- Author: Lee Oliphant
- Editor: Noni Todd
By Lee Oliphant UCCE Master Gardener
Planting zone: hardy in zones 7 to 9.
Size: grows to 3 feet in height and width.
Bloom season: spring to fall.
Exposure: full sun.
Pruning needs: deadheading spent blooms will prolong blooming season. Can be sheared with a hedge clipper at the end of the season or at time of harvest. Annual pruning of 2/3 of new growth will encourage thick, dense growth.
Water needs: Lavender is a drought tolerant plant. Once established, lavender will need little supplemental watering.
Of all the drought tolerant, deer resistant Mediterranean plants that thrive on the Central Coast, lavender (Lavandula) is one of the most popular. Its blossoms come in blue, mauve, violet, and purple that attract bees and can be used for potpourri and other scented products.
Lavender has over 30 species. Among them are many varieties and cultivars. They are considered dwarf woody shrubs, evergreen, perennial, and in the same plant family as mints, sages, and thymes.

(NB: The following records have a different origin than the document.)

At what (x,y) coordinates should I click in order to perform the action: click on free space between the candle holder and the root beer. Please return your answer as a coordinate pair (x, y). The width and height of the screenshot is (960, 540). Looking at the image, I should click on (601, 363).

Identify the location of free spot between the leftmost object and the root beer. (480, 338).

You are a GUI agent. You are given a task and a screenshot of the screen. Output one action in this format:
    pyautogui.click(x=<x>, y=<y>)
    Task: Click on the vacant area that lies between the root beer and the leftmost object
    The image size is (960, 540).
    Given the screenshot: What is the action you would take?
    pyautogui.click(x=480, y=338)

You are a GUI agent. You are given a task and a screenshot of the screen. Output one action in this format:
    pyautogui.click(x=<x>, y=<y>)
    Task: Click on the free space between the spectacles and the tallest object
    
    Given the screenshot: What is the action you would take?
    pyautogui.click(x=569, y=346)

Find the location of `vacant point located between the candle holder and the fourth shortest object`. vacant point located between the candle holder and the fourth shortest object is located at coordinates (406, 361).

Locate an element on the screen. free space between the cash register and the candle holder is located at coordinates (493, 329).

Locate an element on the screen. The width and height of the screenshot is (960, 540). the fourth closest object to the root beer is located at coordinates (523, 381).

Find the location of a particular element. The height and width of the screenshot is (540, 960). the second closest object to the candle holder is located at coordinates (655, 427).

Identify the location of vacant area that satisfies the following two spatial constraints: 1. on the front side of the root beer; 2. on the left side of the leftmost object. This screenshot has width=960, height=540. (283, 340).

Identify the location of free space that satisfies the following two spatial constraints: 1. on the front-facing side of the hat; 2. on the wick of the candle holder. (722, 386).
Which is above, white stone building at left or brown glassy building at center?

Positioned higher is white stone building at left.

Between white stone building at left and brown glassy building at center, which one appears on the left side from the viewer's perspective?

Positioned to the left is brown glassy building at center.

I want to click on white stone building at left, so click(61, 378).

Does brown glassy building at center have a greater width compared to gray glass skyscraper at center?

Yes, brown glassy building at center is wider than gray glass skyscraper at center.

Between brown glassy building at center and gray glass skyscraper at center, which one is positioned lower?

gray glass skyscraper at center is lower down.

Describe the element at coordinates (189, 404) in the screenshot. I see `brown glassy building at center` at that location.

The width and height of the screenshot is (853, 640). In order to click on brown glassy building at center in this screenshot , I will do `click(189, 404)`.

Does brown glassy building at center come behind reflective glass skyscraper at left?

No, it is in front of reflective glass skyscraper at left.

The most common species of lavender are English (Lavandula augustifolia), French (L. dentate) and Spanish (L. stoechas). Spanish lavender is colorful and blooms along the coast nearly year-round. It matures into a thick bushy shrub and is often planted along paths to scent the air as walkers pass by. It is an easy-care plant that resists insect pests and diseases.
Ideal conditions for lavender include well-drained loamy soil and a dry, sunny location. Lavenders are susceptible to root-rot caused by overwatering so the soil moist only until established. Fertilize lightly in the spring with fish emulsion or a time release fertilizer.
With the proper care and environment, Spanish lavender can live for 7-8 years before becoming woody and needing replacement.